Köpfe & Positionen

Liès: Am Renditeziel von zwölf Prozent wird festgehalten"

Von VW-RedaktionTagesaktuelle Informationen und Neuigkeiten aus der Versicherungsbranche. Alle Nachrichten des Tagesreports auch als Newsletter abonnierbar.
Michel Liès vertraut Mario Greco. Der seit April dieses Jahres als Verwaltungsratspräsident eingesetzte Manager will sich nicht in die Tagesarbeit des CEO einmischen, sondern ihn strategisch unterstützen. Das eine gewisse Armfreiheit für einen CEO wichtig ist, weiß er noch aus seiner Zeit als Chef der Swiss Re. Das Sparprogramm der Zurich hält er für richtig und wichtig.

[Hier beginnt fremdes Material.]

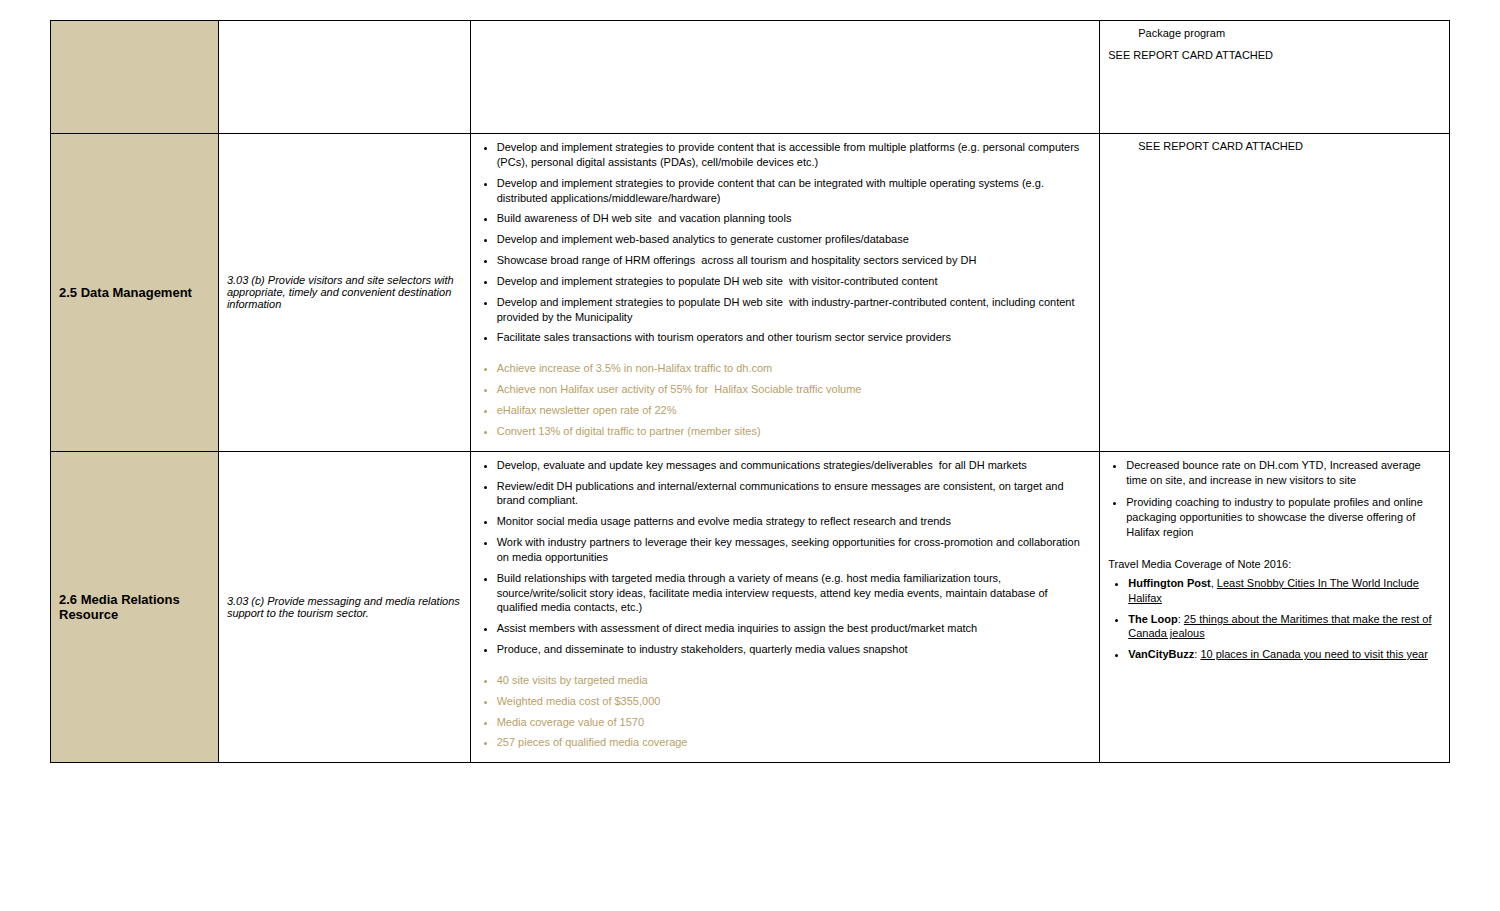| | | | Package program SEE REPORT CARD ATTACHED |
| 2.5 Data Management | 3.03 (b) Provide visitors and site selectors with appropriate, timely and convenient destination information | Develop and implement strategies to provide content that is accessible from multiple platforms (e.g. personal computers (PCs), personal digital assistants (PDAs), cell/mobile devices etc.) Develop and implement strategies to provide content that can be integrated with multiple operating systems (e.g. distributed applications/middleware/hardware) Build awareness of DH web site and vacation planning tools Develop and implement web-based analytics to generate customer profiles/database Showcase broad range of HRM offerings across all tourism and hospitality sectors serviced by DH Develop and implement strategies to populate DH web site with visitor-contributed content Develop and implement strategies to populate DH web site with industry-partner-contributed content, including content provided by the Municipality Facilitate sales transactions with tourism operators and other tourism sector service providers Achieve increase of 3.5% in non-Halifax traffic to dh.com Achieve non Halifax user activity of 55% for Halifax Sociable traffic volume eHalifax newsletter open rate of 22% Convert 13% of digital traffic to partner (member sites) | SEE REPORT CARD ATTACHED |
| 2.6 Media Relations Resource | 3.03 (c) Provide messaging and media relations support to the tourism sector. | Develop, evaluate and update key messages and communications strategies/deliverables for all DH markets Review/edit DH publications and internal/external communications to ensure messages are consistent, on target and brand compliant. Monitor social media usage patterns and evolve media strategy to reflect research and trends Work with industry partners to leverage their key messages, seeking opportunities for cross-promotion and collaboration on media opportunities Build relationships with targeted media through a variety of means (e.g. host media familiarization tours, source/write/solicit story ideas, facilitate media interview requests, attend key media events, maintain database of qualified media contacts, etc.) Assist members with assessment of direct media inquiries to assign the best product/market match Produce, and disseminate to industry stakeholders, quarterly media values snapshot 40 site visits by targeted media Weighted media cost of $355,000 Media coverage value of 1570 257 pieces of qualified media coverage | Decreased bounce rate on DH.com YTD, Increased average time on site, and increase in new visitors to site Providing coaching to industry to populate profiles and online packaging opportunities to showcase the diverse offering of Halifax region Travel Media Coverage of Note 2016: Huffington Post , Least Snobby Cities In The World Include Halifax The Loop : 25 things about the Maritimes that make the rest of Canada jealous VanCityBuzz : 10 places in Canada you need to visit this year |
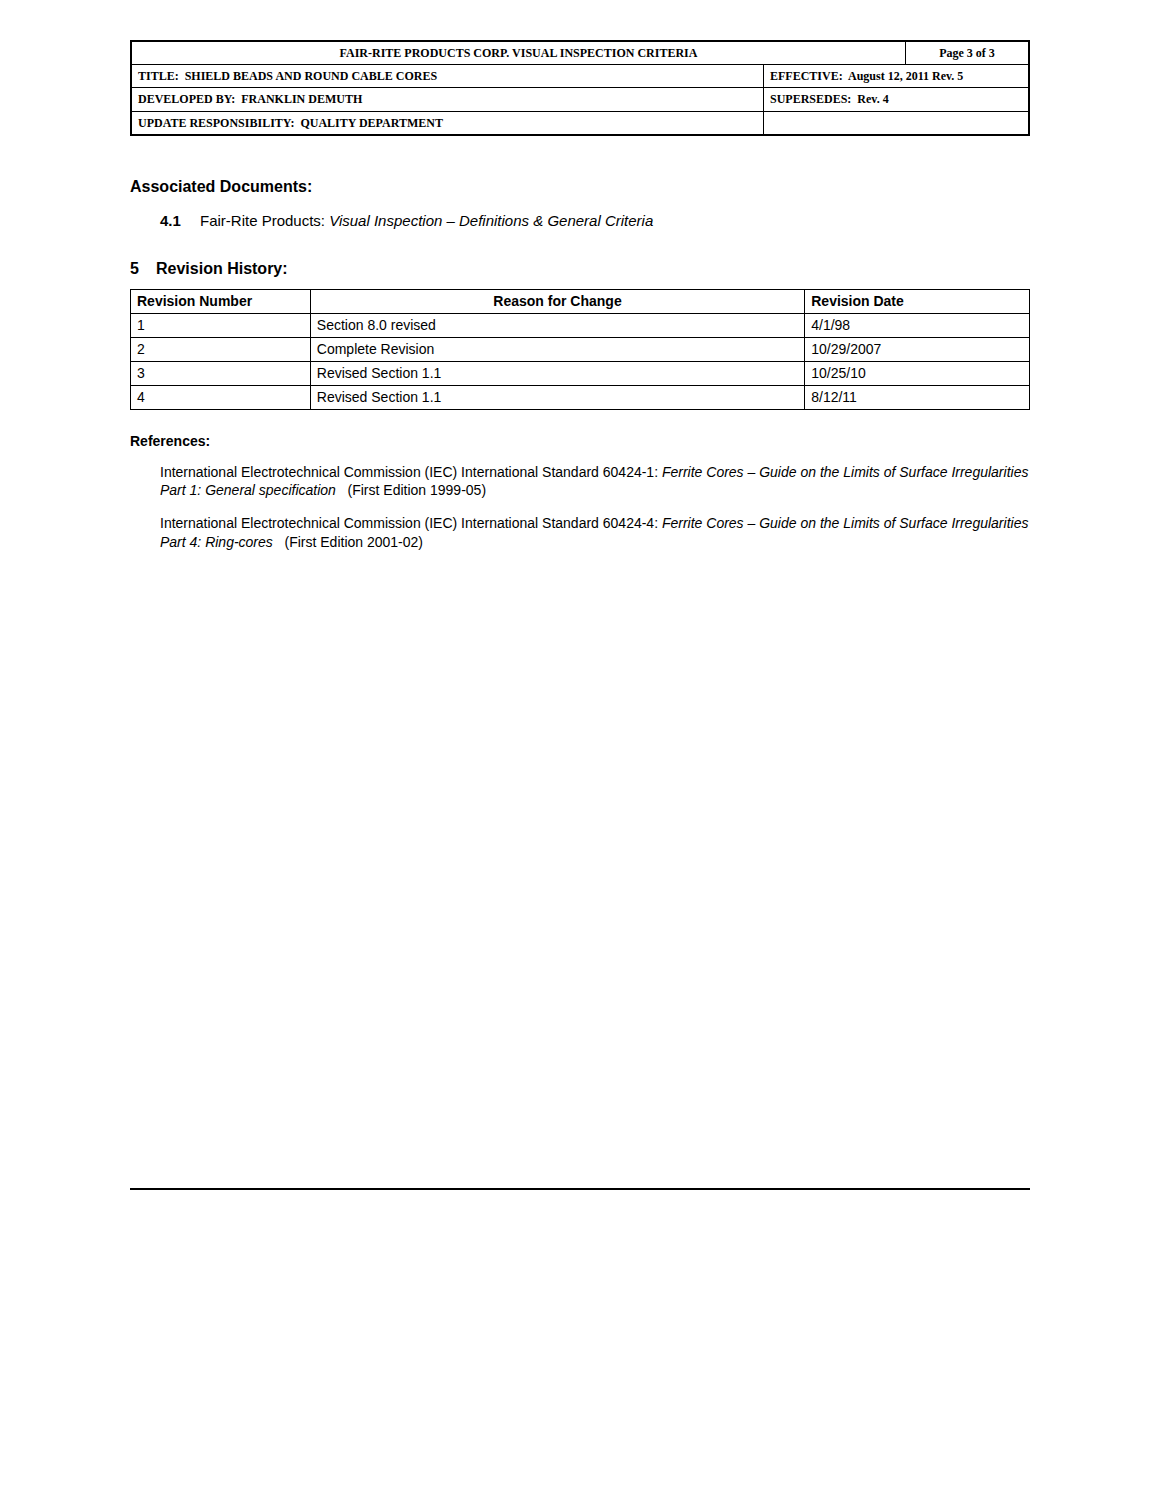| FAIR-RITE PRODUCTS CORP. VISUAL INSPECTION CRITERIA | Page 3 of 3 |
| TITLE: SHIELD BEADS AND ROUND CABLE CORES | EFFECTIVE: August 12, 2011 Rev. 5 |
| DEVELOPED BY: FRANKLIN DEMUTH | SUPERSEDES: Rev. 4 |
| UPDATE RESPONSIBILITY: QUALITY DEPARTMENT | |
Associated Documents:
4.1 Fair-Rite Products: Visual Inspection – Definitions & General Criteria
5 Revision History:
| Revision Number | Reason for Change | Revision Date |
| --- | --- | --- |
| 1 | Section 8.0 revised | 4/1/98 |
| 2 | Complete Revision | 10/29/2007 |
| 3 | Revised Section 1.1 | 10/25/10 |
| 4 | Revised Section 1.1 | 8/12/11 |
References:
International Electrotechnical Commission (IEC) International Standard 60424-1: Ferrite Cores – Guide on the Limits of Surface Irregularities Part 1: General specification (First Edition 1999-05)
International Electrotechnical Commission (IEC) International Standard 60424-4: Ferrite Cores – Guide on the Limits of Surface Irregularities Part 4: Ring-cores (First Edition 2001-02)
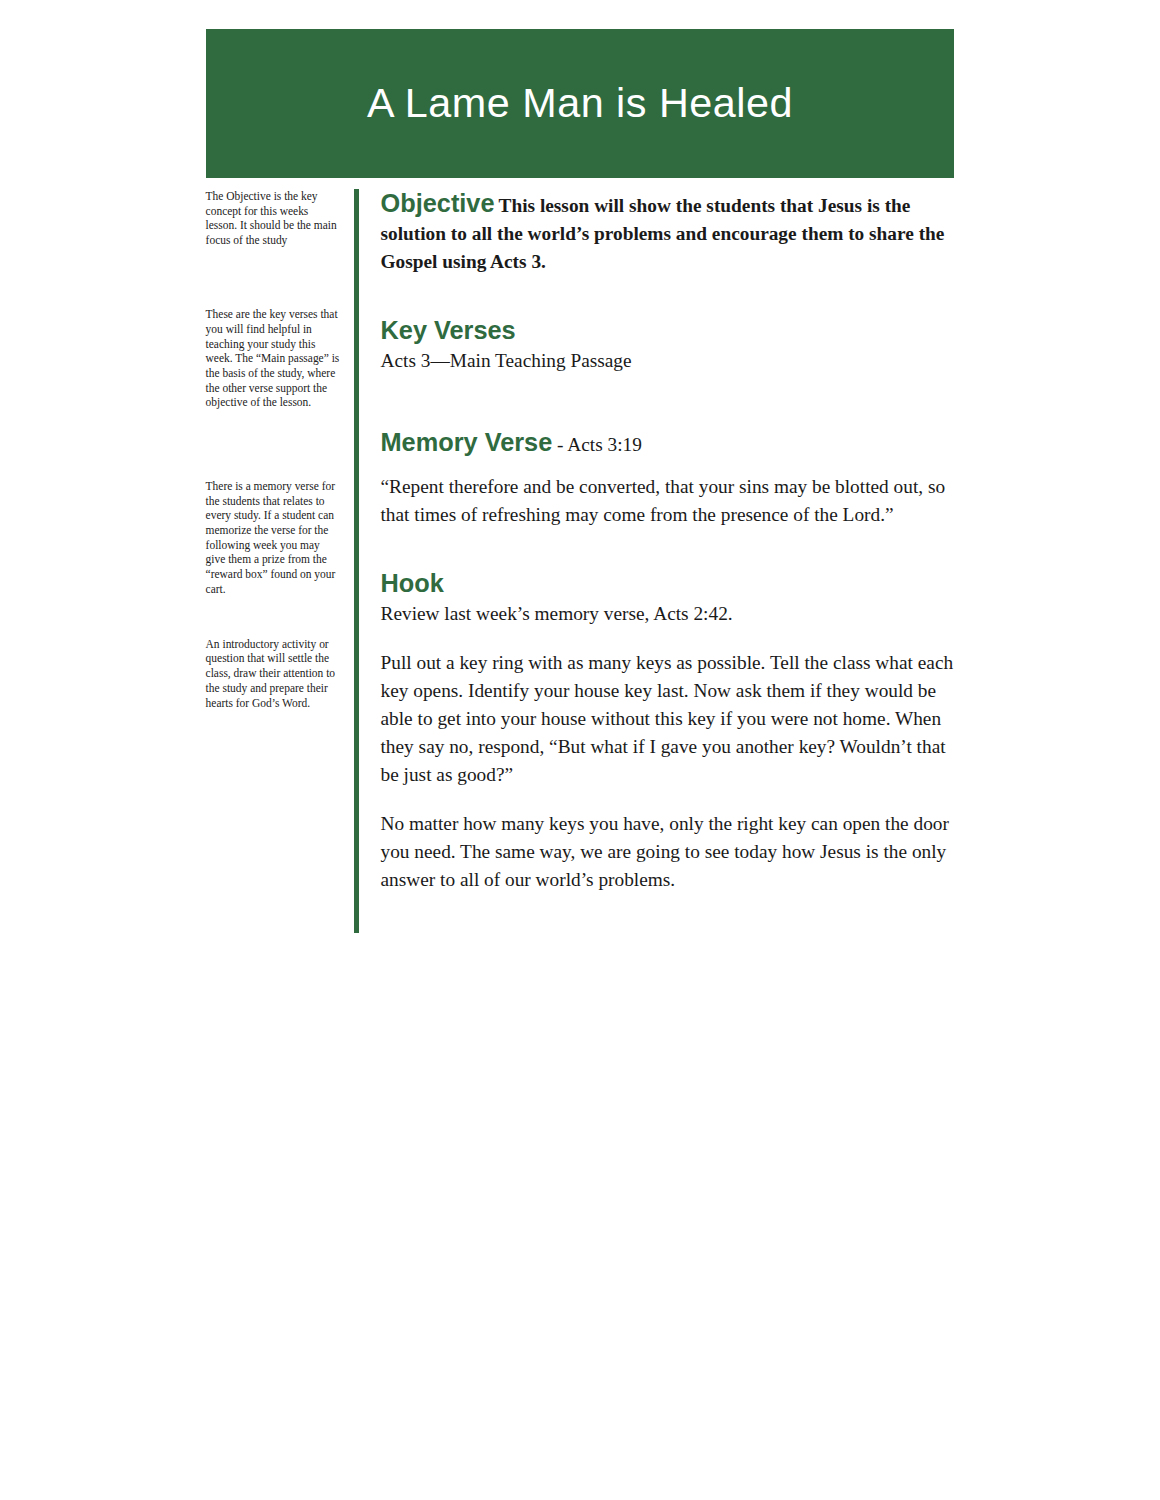A Lame Man is Healed
The Objective is the key concept for this weeks lesson. It should be the main focus of the study
These are the key verses that you will find helpful in teaching your study this week. The “Main passage” is the basis of the study, where the other verse support the objective of the lesson.
There is a memory verse for the students that relates to every study. If a student can memorize the verse for the following week you may give them a prize from the “reward box” found on your cart.
An introductory activity or question that will settle the class, draw their attention to the study and prepare their hearts for God’s Word.
Objective
This lesson will show the students that Jesus is the solution to all the world’s problems and encourage them to share the Gospel using Acts 3.
Key Verses
Acts 3—Main Teaching Passage
Memory Verse
- Acts 3:19
“Repent therefore and be converted, that your sins may be blotted out, so that times of refreshing may come from the presence of the Lord.”
Hook
Review last week’s memory verse, Acts 2:42.
Pull out a key ring with as many keys as possible. Tell the class what each key opens. Identify your house key last. Now ask them if they would be able to get into your house without this key if you were not home. When they say no, respond, “But what if I gave you another key? Wouldn’t that be just as good?”
No matter how many keys you have, only the right key can open the door you need. The same way, we are going to see today how Jesus is the only answer to all of our world’s problems.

Der Mann an der Spitze des Verwaltungsrates, oberstes Exekutivorgan einer Schweizer Aktiengesellschaft, begrüßt den Umbau der Zurich. Er findet es "mutig", wie Greco versucht, die Zurich als Vorreiterin im "großen Strukturwandel" der Branche zu positionieren.
Wie genau dieser Wandel aussehen wird, davon hat Liès eine genaue Vorstellung. Die Digitalisierung werde für die Kunden manches vereinfachen und die Beziehung zwischen diesem und der Versicherungsgesellschaft "fundamental verändern". Die Versicherer werden vermehrt "Dienstleistungen erbringen", die auf Daten basieren auf und das "Risikomanagement der Firmen- wie auch der Privatkunden" verbessern, erklärte er gegenüber der Neue Zürcher Zeitung.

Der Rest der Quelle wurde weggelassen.